- Try it -
Could you transcribe exactly the lines below, from the line with "Comme vous pouvez" through the line with "wypowiedział umowę z właścicielem jego bazy", and nothing else, leaving out the pictures?

- Dataset content -
┏━━

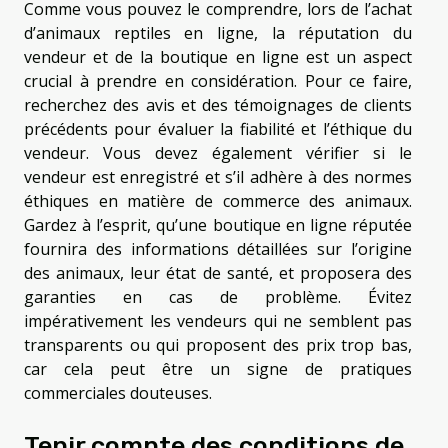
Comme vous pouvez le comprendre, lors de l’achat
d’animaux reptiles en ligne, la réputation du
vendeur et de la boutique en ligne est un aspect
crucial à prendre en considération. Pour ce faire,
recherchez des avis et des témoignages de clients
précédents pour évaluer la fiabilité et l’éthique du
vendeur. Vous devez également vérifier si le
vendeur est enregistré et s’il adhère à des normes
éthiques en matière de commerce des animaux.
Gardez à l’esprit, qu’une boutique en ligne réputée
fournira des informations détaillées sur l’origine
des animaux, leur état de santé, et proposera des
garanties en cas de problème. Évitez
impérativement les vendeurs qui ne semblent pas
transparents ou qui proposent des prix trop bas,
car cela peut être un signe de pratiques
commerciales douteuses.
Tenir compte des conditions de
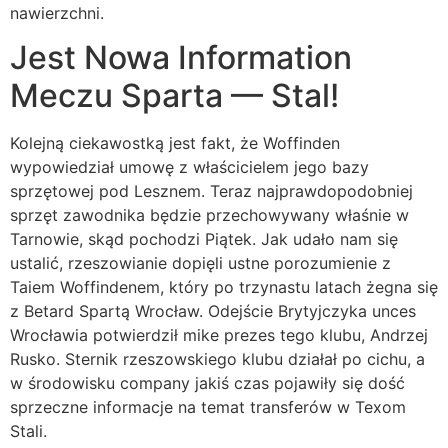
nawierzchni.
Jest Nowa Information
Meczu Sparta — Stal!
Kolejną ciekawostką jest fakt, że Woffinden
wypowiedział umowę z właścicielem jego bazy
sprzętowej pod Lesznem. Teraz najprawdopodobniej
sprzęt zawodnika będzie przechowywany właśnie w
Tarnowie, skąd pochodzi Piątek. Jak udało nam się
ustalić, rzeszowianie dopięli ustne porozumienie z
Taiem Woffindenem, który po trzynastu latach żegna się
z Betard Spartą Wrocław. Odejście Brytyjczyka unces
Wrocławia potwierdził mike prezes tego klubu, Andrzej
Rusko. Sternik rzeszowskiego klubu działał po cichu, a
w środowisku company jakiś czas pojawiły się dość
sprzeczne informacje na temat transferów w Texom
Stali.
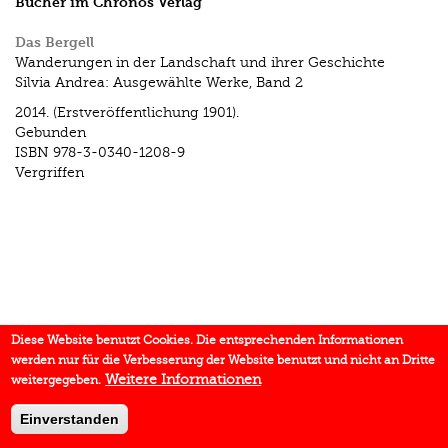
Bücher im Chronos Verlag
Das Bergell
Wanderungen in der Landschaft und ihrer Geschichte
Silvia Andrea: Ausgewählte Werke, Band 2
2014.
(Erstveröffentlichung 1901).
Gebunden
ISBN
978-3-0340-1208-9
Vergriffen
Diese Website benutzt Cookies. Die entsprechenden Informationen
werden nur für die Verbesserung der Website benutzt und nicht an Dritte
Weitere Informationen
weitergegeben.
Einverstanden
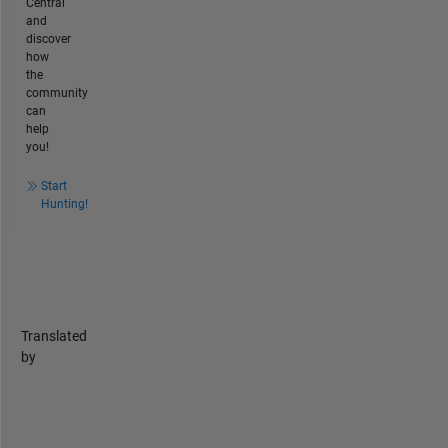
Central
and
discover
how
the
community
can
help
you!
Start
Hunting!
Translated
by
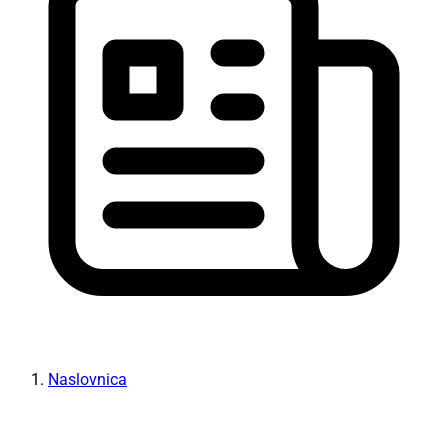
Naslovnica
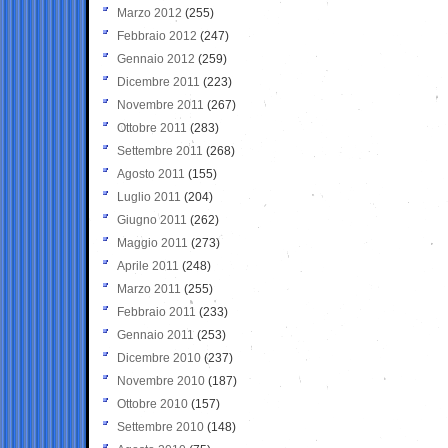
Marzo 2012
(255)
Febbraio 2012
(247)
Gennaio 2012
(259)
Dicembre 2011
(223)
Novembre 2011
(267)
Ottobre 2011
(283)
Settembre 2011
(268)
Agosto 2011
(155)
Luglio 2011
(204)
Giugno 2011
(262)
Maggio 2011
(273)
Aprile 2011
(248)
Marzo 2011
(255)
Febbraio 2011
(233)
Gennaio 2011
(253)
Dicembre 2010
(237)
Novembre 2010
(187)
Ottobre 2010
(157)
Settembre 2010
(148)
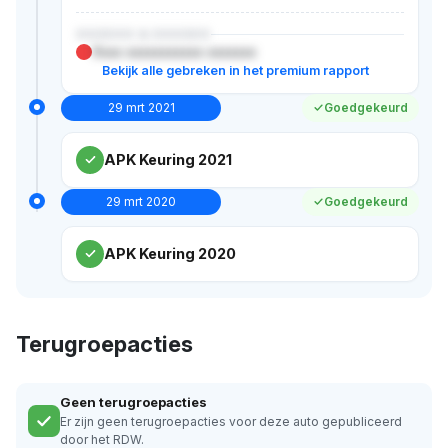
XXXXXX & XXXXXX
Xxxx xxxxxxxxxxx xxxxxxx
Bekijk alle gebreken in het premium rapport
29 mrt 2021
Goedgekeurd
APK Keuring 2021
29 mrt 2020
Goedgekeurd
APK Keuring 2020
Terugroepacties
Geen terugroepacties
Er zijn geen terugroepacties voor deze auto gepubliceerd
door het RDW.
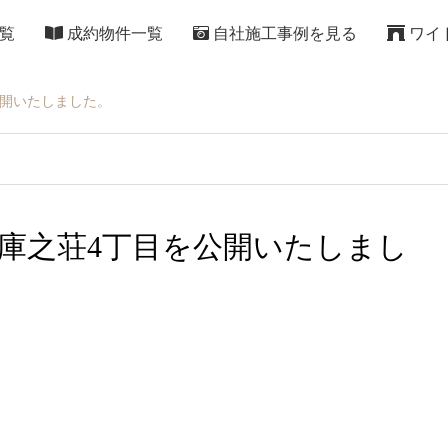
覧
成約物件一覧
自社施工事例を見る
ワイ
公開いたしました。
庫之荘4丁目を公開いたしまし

┗━━
┏━━

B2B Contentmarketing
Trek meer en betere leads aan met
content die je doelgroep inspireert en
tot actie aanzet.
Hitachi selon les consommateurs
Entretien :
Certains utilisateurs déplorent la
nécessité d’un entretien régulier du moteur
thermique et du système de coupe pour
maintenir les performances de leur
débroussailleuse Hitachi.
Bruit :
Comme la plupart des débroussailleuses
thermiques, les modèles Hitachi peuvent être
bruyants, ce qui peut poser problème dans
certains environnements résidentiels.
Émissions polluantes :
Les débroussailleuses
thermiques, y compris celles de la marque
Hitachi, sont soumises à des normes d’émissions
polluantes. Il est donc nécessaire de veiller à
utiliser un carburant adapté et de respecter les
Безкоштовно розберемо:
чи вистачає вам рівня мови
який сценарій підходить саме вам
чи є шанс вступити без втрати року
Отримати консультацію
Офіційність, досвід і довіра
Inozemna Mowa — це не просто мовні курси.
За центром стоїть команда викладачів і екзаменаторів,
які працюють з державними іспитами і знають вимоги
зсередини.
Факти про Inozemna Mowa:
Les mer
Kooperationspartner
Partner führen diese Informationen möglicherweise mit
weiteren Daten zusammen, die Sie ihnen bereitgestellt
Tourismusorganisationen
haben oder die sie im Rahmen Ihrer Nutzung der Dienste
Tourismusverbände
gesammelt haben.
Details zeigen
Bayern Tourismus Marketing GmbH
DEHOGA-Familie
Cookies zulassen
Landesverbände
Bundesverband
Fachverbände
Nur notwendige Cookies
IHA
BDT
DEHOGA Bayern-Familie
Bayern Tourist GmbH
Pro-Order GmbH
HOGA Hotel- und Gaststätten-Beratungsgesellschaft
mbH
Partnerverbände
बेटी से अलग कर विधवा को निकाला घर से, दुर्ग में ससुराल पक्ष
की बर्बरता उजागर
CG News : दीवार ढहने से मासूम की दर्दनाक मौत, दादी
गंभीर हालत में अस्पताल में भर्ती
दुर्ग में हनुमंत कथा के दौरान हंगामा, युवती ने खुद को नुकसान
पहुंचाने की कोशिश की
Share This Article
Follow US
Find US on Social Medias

┗━━
┏━━

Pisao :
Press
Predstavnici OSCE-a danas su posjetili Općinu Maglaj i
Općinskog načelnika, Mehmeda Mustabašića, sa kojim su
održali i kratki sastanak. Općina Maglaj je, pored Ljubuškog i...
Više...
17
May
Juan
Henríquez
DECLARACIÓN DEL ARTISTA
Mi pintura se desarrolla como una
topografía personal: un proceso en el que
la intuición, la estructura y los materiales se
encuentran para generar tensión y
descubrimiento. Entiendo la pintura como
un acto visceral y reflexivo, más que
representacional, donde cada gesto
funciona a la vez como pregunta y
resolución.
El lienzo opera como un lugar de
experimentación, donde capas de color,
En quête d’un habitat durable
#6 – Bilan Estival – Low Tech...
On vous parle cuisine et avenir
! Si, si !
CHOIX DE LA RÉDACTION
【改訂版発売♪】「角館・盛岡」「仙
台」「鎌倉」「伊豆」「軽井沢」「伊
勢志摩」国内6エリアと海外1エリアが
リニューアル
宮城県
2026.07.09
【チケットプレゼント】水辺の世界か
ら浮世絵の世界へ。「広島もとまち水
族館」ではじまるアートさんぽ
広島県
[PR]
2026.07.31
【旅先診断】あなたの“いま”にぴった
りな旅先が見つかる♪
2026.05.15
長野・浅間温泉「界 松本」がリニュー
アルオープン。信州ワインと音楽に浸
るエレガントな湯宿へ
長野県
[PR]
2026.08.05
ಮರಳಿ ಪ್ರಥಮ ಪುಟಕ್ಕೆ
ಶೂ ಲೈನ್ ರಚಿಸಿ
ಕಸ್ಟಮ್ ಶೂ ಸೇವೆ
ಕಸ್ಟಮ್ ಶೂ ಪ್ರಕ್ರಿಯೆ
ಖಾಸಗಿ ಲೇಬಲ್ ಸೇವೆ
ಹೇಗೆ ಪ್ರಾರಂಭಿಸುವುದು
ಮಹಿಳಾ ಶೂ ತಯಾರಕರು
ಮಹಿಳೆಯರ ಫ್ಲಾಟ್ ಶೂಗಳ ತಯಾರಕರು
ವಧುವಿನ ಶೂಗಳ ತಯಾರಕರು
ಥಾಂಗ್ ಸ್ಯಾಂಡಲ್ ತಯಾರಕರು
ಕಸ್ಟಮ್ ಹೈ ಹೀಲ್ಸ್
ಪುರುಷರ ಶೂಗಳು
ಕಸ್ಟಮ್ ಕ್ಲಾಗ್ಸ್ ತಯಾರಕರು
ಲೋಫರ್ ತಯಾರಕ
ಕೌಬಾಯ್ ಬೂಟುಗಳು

┗━━

- Result of this task -
Comme vous pouvez le comprendre, lors de l’achat
d’animaux reptiles en ligne, la réputation du
vendeur et de la boutique en ligne est un aspect
crucial à prendre en considération. Pour ce faire,
recherchez des avis et des témoignages de clients
précédents pour évaluer la fiabilité et l’éthique du
vendeur. Vous devez également vérifier si le
vendeur est enregistré et s’il adhère à des normes
éthiques en matière de commerce des animaux.
Gardez à l’esprit, qu’une boutique en ligne réputée
fournira des informations détaillées sur l’origine
des animaux, leur état de santé, et proposera des
garanties en cas de problème. Évitez
impérativement les vendeurs qui ne semblent pas
transparents ou qui proposent des prix trop bas,
car cela peut être un signe de pratiques
commerciales douteuses.
Tenir compte des conditions de
nawierzchni.
Jest Nowa Information
Meczu Sparta — Stal!
Kolejną ciekawostką jest fakt, że Woffinden
wypowiedział umowę z właścicielem jego bazy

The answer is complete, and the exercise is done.